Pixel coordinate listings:
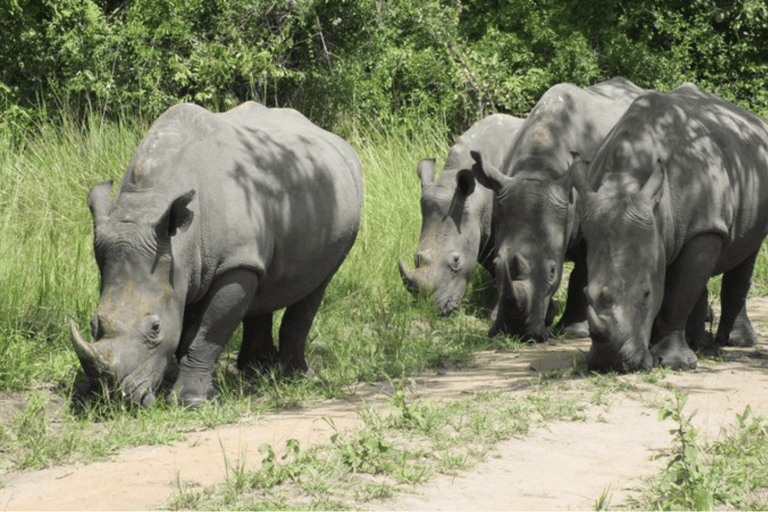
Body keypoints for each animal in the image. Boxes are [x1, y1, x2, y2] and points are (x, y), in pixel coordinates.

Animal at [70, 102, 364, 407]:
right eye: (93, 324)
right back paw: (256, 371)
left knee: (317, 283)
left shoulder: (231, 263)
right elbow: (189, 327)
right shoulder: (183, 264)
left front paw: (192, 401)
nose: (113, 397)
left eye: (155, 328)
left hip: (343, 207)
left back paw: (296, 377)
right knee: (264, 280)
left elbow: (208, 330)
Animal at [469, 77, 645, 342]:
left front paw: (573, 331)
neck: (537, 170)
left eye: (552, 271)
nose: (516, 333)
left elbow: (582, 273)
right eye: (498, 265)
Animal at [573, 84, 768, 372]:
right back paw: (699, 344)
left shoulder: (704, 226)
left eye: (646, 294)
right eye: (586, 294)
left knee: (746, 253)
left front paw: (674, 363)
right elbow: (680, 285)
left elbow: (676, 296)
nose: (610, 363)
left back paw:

WHAT THE TASK ASKS:
Wherever the word "elbow" appears in the records above, copy that line.

TASK OUTPUT:
right elbow: (189, 327)
left elbow: (208, 330)
left elbow: (582, 273)
right elbow: (680, 285)
left elbow: (676, 296)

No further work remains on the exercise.